Gli
Heilung continuano il loro percorso verso terre sconosciute e ancestrali, in un mondo tutto loro.
Questa formazione, questo terzetto sarebbe riduttivo chiamarlo folk, perché pur non usando gli strumenti elettrici ma solo quelli squisitamente acustici i nostri dipingono uno scenario dove la musica diventa rito pagano.
No, non è uno sterile scimmiottamento come di solito mi è capitato di ascoltare dove ci sono nomi di divinità buttati a casaccio, qualche tamburellata e vocioni finto posseduti per forse scandalizzare i benestanti o far eccitare qualche appassionato d’occultismo che non va più in là delle trombate lette su
Wikipedia.
Qui il succo è profondo, studiato e sentito; si percepisce che la musica fa da tappeto per portarti in un tempo lontano; basta ascoltare le percussioni lente ma meditate con interventi strumentistici dell’opener “
Asja” o la ritmata “
Anoana” dal tempo ciondolante quasi cerimoniale con la voce femminile che sembra fondersi con gli strumenti mentre la maschile cantilena una sorta di preghiera.

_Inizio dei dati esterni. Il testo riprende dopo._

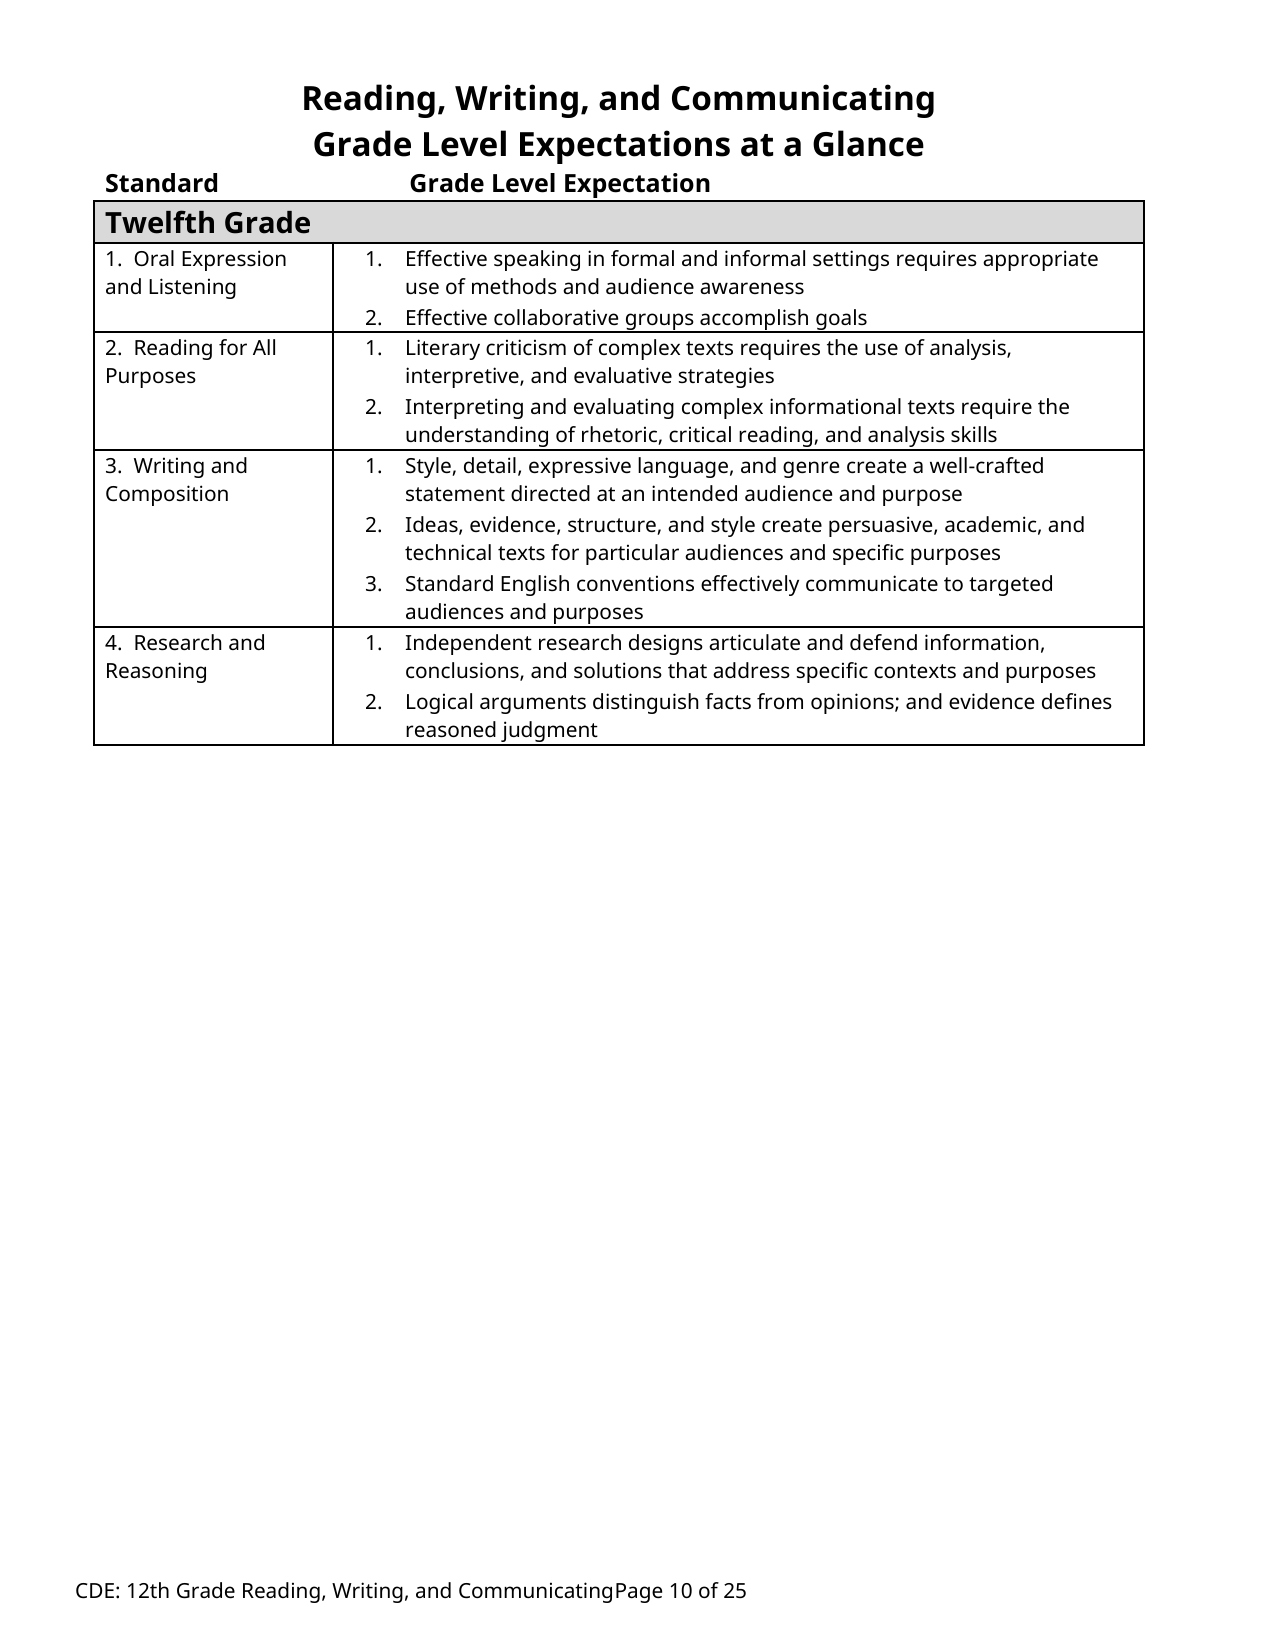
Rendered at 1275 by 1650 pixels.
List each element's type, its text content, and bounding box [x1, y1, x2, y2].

table_cell Twelfth Grade [95, 202, 1143, 242]
table_cell Independent research designs articulate and defend information, conclusions, and solutions that address specific contexts and purposes [394, 628, 1143, 685]
table_cell Interpreting and evaluating complex informational texts require the understanding of rhetoric, critical reading, and analysis skills [394, 390, 1143, 449]
table_cell Standard [94, 166, 333, 200]
table_cell 1. [334, 628, 394, 685]
table_cell Effective collaborative groups accomplish goals [394, 301, 1143, 331]
table_cell 1. [334, 244, 394, 301]
table_cell Effective speaking in formal and informal settings requires appropriate use of methods and audience awareness [394, 244, 1143, 301]
table_cell Standard English conventions effectively communicate to targeted audiences and purposes [394, 567, 1143, 626]
table_cell 1. Oral Expression and Listening [95, 244, 332, 331]
table_cell 3. [334, 567, 394, 626]
table_cell 1. [334, 333, 394, 390]
table_cell 2. [334, 390, 394, 449]
table_header Reading, Writing, and Communicating [94, 75, 1144, 120]
table_cell Style, detail, expressive language, and genre create a well-crafted statement directed at an intended audience and purpose [394, 451, 1143, 508]
table_cell 2. Reading for All Purposes [95, 333, 332, 449]
table_cell 1. [334, 451, 394, 508]
table_cell 2. [334, 508, 394, 567]
table_cell 2. [334, 685, 394, 744]
table_cell 2. [334, 301, 394, 331]
table_cell Ideas, evidence, structure, and style create persuasive, academic, and technical texts for particular audiences and specific purposes [394, 508, 1143, 567]
table_cell 3. Writing and Composition [95, 451, 332, 626]
table_cell 4. Research and Reasoning [95, 628, 332, 744]
table_cell Literary criticism of complex texts requires the use of analysis, interpretive, and evaluative strategies [394, 333, 1143, 390]
table_cell Grade Level Expectations at a Glance [94, 120, 1144, 166]
table_cell Grade Level Expectation [333, 166, 1144, 200]
table_cell Logical arguments distinguish facts from opinions; and evidence defines reasoned judgment [394, 685, 1143, 744]
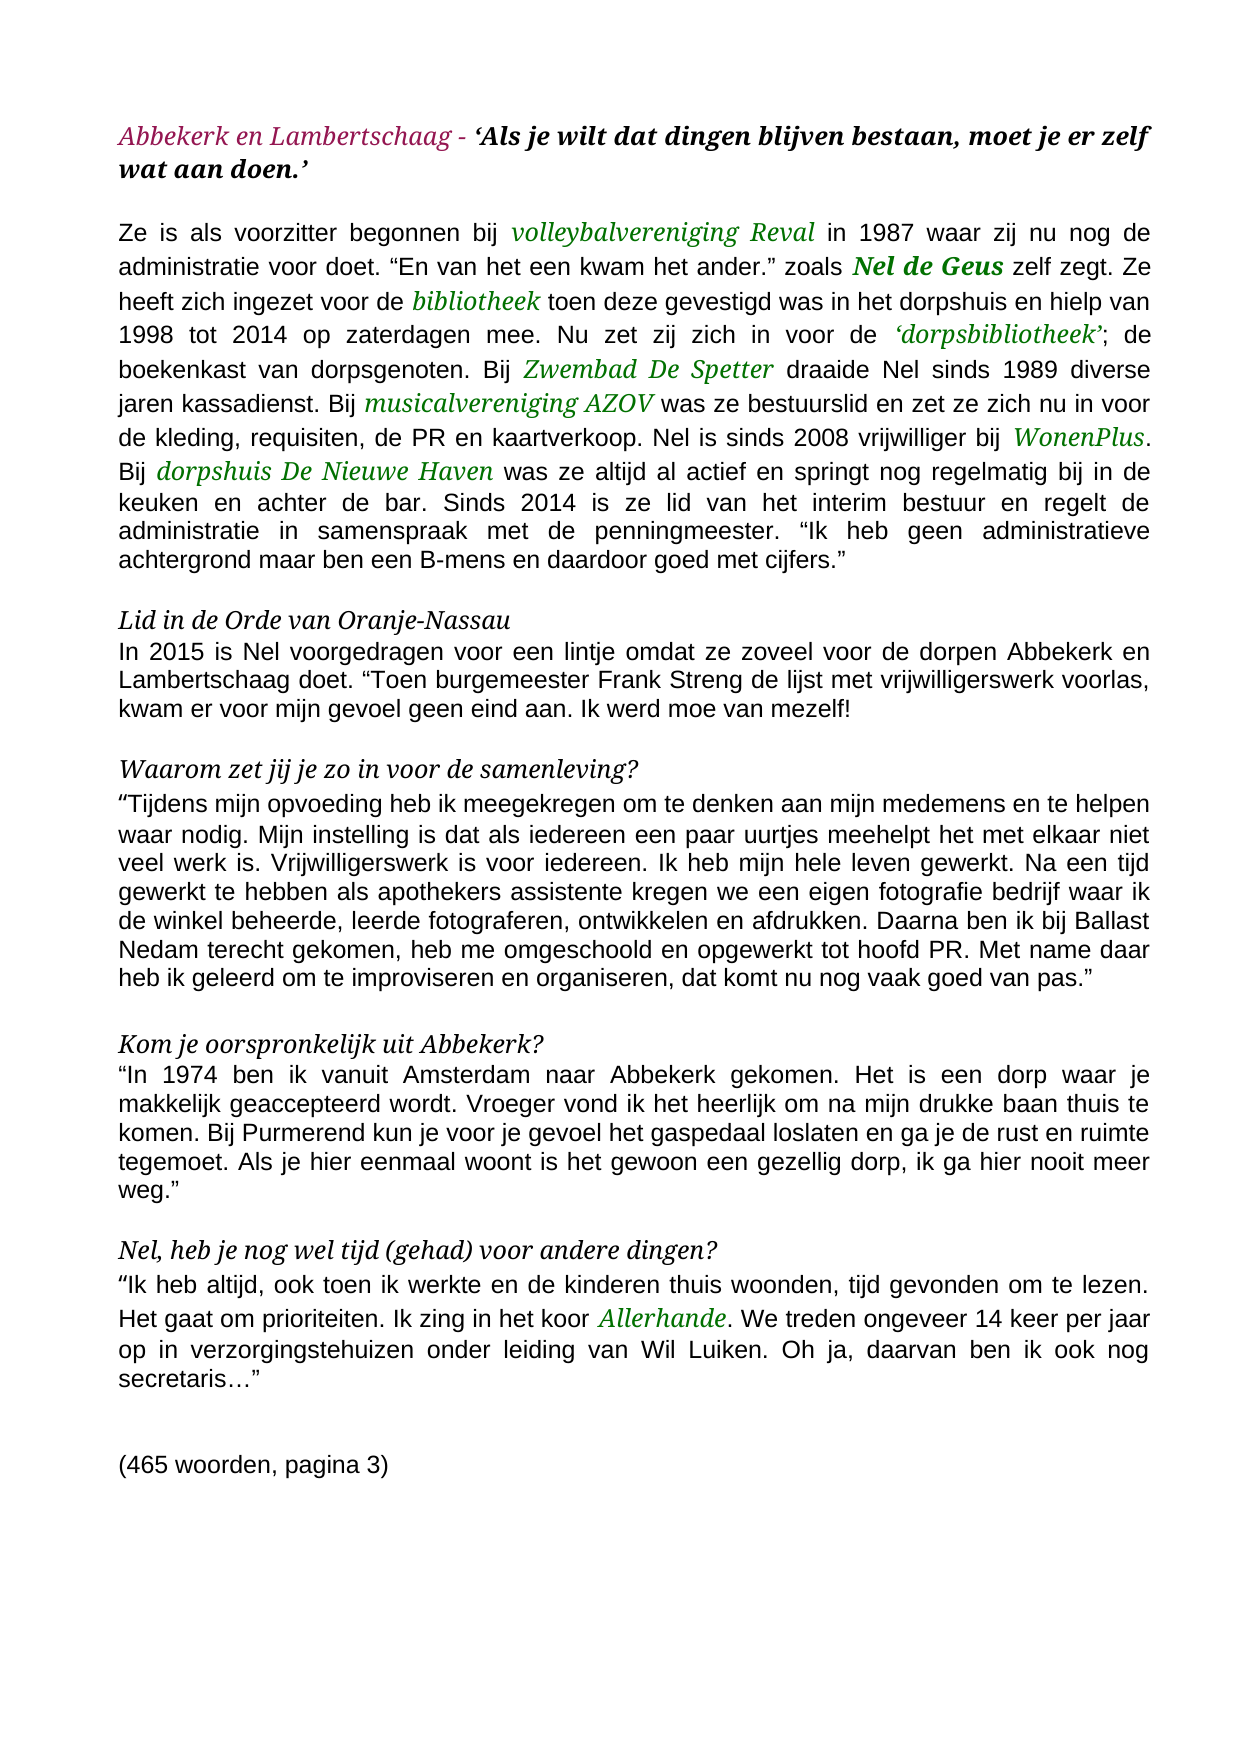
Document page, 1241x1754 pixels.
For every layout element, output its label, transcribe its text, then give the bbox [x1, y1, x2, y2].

text Kom je oorspronkelijk uit Abbekerk? [118, 1026, 1152, 1060]
text Waarom zet jij je zo in voor de samenleving? [118, 752, 1152, 786]
text “In 1974 ben ik vanuit Amsterdam naar Abbekerk gekomen. Het is een dorp waar je makkelijk geaccepteerd wordt. Vroeger vond ik het heerlijk om na mijn drukke baan thuis te komen. Bij Purmerend kun je voor je gevoel het gaspedaal loslaten en ga je de rust en ruimte tegemoet. Als je hier eenmaal woont is het gewoon een gezellig dorp, ik ga hier nooit meer weg.” [118, 1060, 1152, 1204]
text Ze is als voorzitter begonnen bij volleybalvereniging Reval in 1987 waar zij nu nog de administratie voor doet. “En van het een kwam het ander.” zoals Nel de Geus zelf zegt. Ze heeft zich ingezet voor de bibliotheek toen deze gevestigd was in het dorpshuis en hielp van 1998 tot 2014 op zaterdagen mee. Nu zet zij zich in voor de ‘dorpsbibliotheek’; de boekenkast van dorpsgenoten. Bij Zwembad De Spetter draaide Nel sinds 1989 diverse jaren kassadienst. Bij musicalvereniging AZOV was ze bestuurslid en zet ze zich nu in voor de kleding, requisiten, de PR en kaartverkoop. Nel is sinds 2008 vrijwilliger bij WonenPlus. Bij dorpshuis De Nieuwe Haven was ze altijd al actief en springt nog regelmatig bij in de keuken en achter de bar. Sinds 2014 is ze lid van het interim bestuur en regelt de administratie in samenspraak met de penningmeester. “Ik heb geen administratieve achtergrond maar ben een B-mens en daardoor goed met cijfers.” [118, 215, 1152, 574]
text Nel, heb je nog wel tijd (gehad) voor andere dingen? [118, 1233, 1152, 1267]
text In 2015 is Nel voorgedragen voor een lintje omdat ze zoveel voor de dorpen Abbekerk en Lambertschaag doet. “Toen burgemeester Frank Streng de lijst met vrijwilligerswerk voorlas, kwam er voor mijn gevoel geen eind aan. Ik werd moe van mezelf! [118, 637, 1152, 723]
text “Ik heb altijd, ook toen ik werkte en de kinderen thuis woonden, tijd gevonden om te lezen. Het gaat om prioriteiten. Ik zing in het koor Allerhande. We treden ongeveer 14 keer per jaar op in verzorgingstehuizen onder leiding van Wil Luiken. Oh ja, daarvan ben ik ook nog secretaris…” [118, 1267, 1152, 1392]
text Lid in de Orde van Oranje-Nassau [118, 602, 1152, 637]
text (465 woorden, pagina 3) [118, 1450, 1152, 1479]
text “Tijdens mijn opvoeding heb ik meegekregen om te denken aan mijn medemens en te helpen waar nodig. Mijn instelling is dat als iedereen een paar uurtjes meehelpt het met elkaar niet veel werk is. Vrijwilligerswerk is voor iedereen. Ik heb mijn hele leven gewerkt. Na een tijd gewerkt te hebben als apothekers assistente kregen we een eigen fotografie bedrijf waar ik de winkel beheerde, leerde fotograferen, ontwikkelen en afdrukken. Daarna ben ik bij Ballast Nedam terecht gekomen, heb me omgeschoold en opgewerkt tot hoofd PR. Met name daar heb ik geleerd om te improviseren en organiseren, dat komt nu nog vaak goed van pas.” [118, 786, 1152, 992]
text Abbekerk en Lambertschaag - ‘Als je wilt dat dingen blijven bestaan, moet je er zelf wat aan doen.’ [118, 118, 1152, 186]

Cosa è se non un mantra pagano, antico “
Urbani” con l’invocazione che ritmicamente va di pari passo con le percussioni o la narrazione sentita e possente di “
Keltentrauer”?
Non vi voglio dire altro di più, starà a voi scoprire la bellezza e profondità di questa sorta di esperienza che non coinvolge solo l’udito ma è più estrema, intima se avrete la pazienza e sensibilità di sentire nel vostro essere.
Se gli
Heilung sono apprezzati dai metallari più estremi durante i festival dove chiamano band forse diametralmente opposte come visione artistica ci sarà un perché, scopritelo, iniziate il viaggio, ne vale veramente la pena.